Data for the task -
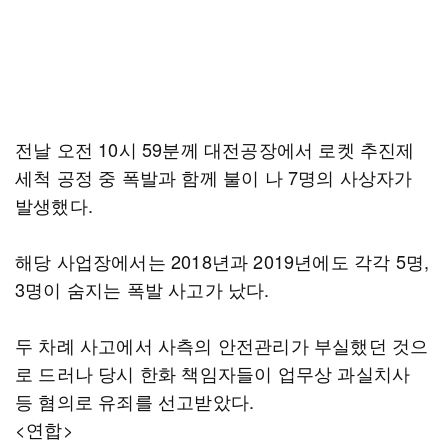
전날 오전 10시 59분께 대전공장에서 로켓 추진제
세척 공정 중 폭발과 함께 불이 나 7명의 사상자가
발생했다.
해당 사업장에서는 2018년과 2019년에도 각각 5명,
3명이 숨지는 폭발 사고가 났다.
두 차례 사고에서 사측의 안전관리가 부실했던 것으
로 드러나 당시 한화 책임자들이 업무상 과실치사
등 혐의로 유죄를 선고받았다.
<연합>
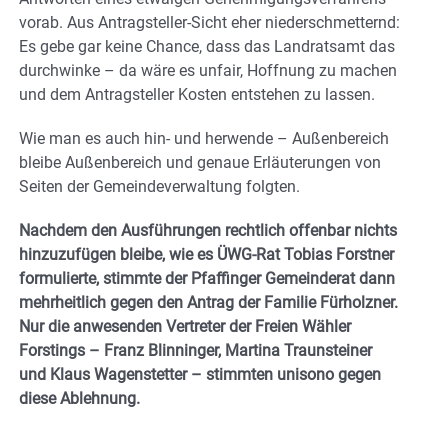
vorab. Aus Antragsteller-Sicht eher niederschmetternd:
Es gebe gar keine Chance, dass das Landratsamt das
durchwinke – da wäre es unfair, Hoffnung zu machen
und dem Antragsteller Kosten entstehen zu lassen.
Wie man es auch hin- und herwende – Außenbereich
bleibe Außenbereich und genaue Erläuterungen von
Seiten der Gemeindeverwaltung folgten.
Nachdem den Ausführungen rechtlich offenbar nichts
hinzuzufügen bleibe, wie es ÜWG-Rat Tobias Forstner
formulierte, stimmte der Pfaffinger Gemeinderat dann
mehrheitlich gegen den Antrag der Familie Fürholzner.
Nur die anwesenden Vertreter der Freien Wähler
Forstings – Franz Blinninger, Martina Traunsteiner
und Klaus Wagenstetter – stimmten unisono gegen
diese Ablehnung.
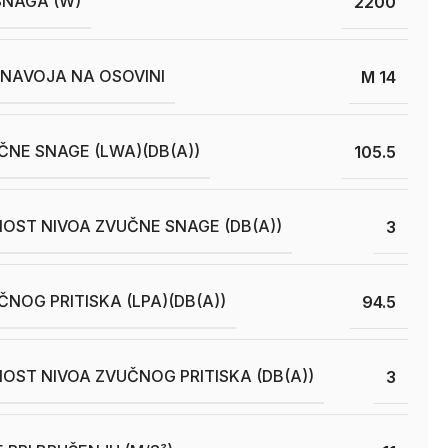
SNAGA (W)
2200
 NAVOJA NA OSOVINI
M 14
ČNE SNAGE (LWA)(DB(A))
105.5
OST NIVOA ZVUČNE SNAGE (DB(A))
3
ČNOG PRITISKA (LPA)(DB(A))
94.5
OST NIVOA ZVUČNOG PRITISKA (DB(A))
3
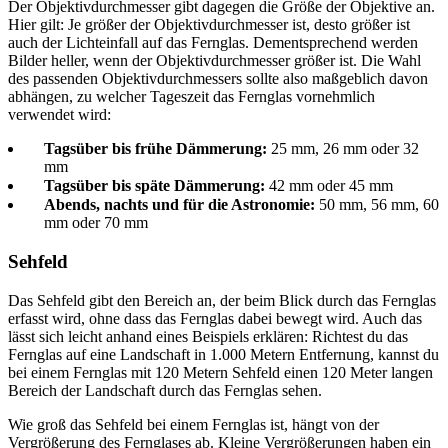
Der Objektivdurchmesser gibt dagegen die Größe der Objektive an.
Hier gilt: Je größer der Objektivdurchmesser ist, desto größer ist
auch der Lichteinfall auf das Fernglas. Dementsprechend werden
Bilder heller, wenn der Objektivdurchmesser größer ist. Die Wahl
des passenden Objektivdurchmessers sollte also maßgeblich davon
abhängen, zu welcher Tageszeit das Fernglas vornehmlich
verwendet wird:
Tagsüber bis frühe Dämmerung:
25 mm, 26 mm oder 32
mm
Tagsüber bis späte Dämmerung:
42 mm oder 45 mm
Abends, nachts und für die Astronomie:
50 mm, 56 mm, 60
mm oder 70 mm
Sehfeld
Das Sehfeld gibt den Bereich an, der beim Blick durch das Fernglas
erfasst wird, ohne dass das Fernglas dabei bewegt wird. Auch das
lässt sich leicht anhand eines Beispiels erklären: Richtest du das
Fernglas auf eine Landschaft in 1.000 Metern Entfernung, kannst du
bei einem Fernglas mit 120 Metern Sehfeld einen 120 Meter langen
Bereich der Landschaft durch das Fernglas sehen.
Wie groß das Sehfeld bei einem Fernglas ist, hängt von der
Vergrößerung des Fernglases ab. Kleine Vergrößerungen haben ein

What the task requires - Write out exactly the lines of the material above, starting with the first and finishing with the line that contains "Bilder heller, wenn", without pictures.

Response to this exercise -
전날 오전 10시 59분께 대전공장에서 로켓 추진제
세척 공정 중 폭발과 함께 불이 나 7명의 사상자가
발생했다.
해당 사업장에서는 2018년과 2019년에도 각각 5명,
3명이 숨지는 폭발 사고가 났다.
두 차례 사고에서 사측의 안전관리가 부실했던 것으
로 드러나 당시 한화 책임자들이 업무상 과실치사
등 혐의로 유죄를 선고받았다.
<연합>
vorab. Aus Antragsteller-Sicht eher niederschmetternd:
Es gebe gar keine Chance, dass das Landratsamt das
durchwinke – da wäre es unfair, Hoffnung zu machen
und dem Antragsteller Kosten entstehen zu lassen.
Wie man es auch hin- und herwende – Außenbereich
bleibe Außenbereich und genaue Erläuterungen von
Seiten der Gemeindeverwaltung folgten.
Nachdem den Ausführungen rechtlich offenbar nichts
hinzuzufügen bleibe, wie es ÜWG-Rat Tobias Forstner
formulierte, stimmte der Pfaffinger Gemeinderat dann
mehrheitlich gegen den Antrag der Familie Fürholzner.
Nur die anwesenden Vertreter der Freien Wähler
Forstings – Franz Blinninger, Martina Traunsteiner
und Klaus Wagenstetter – stimmten unisono gegen
diese Ablehnung.
SNAGA (W)
2200
 NAVOJA NA OSOVINI
M 14
ČNE SNAGE (LWA)(DB(A))
105.5
OST NIVOA ZVUČNE SNAGE (DB(A))
3
ČNOG PRITISKA (LPA)(DB(A))
94.5
OST NIVOA ZVUČNOG PRITISKA (DB(A))
3
Der Objektivdurchmesser gibt dagegen die Größe der Objektive an.
Hier gilt: Je größer der Objektivdurchmesser ist, desto größer ist
auch der Lichteinfall auf das Fernglas. Dementsprechend werden
Bilder heller, wenn der Objektivdurchmesser größer ist. Die Wahl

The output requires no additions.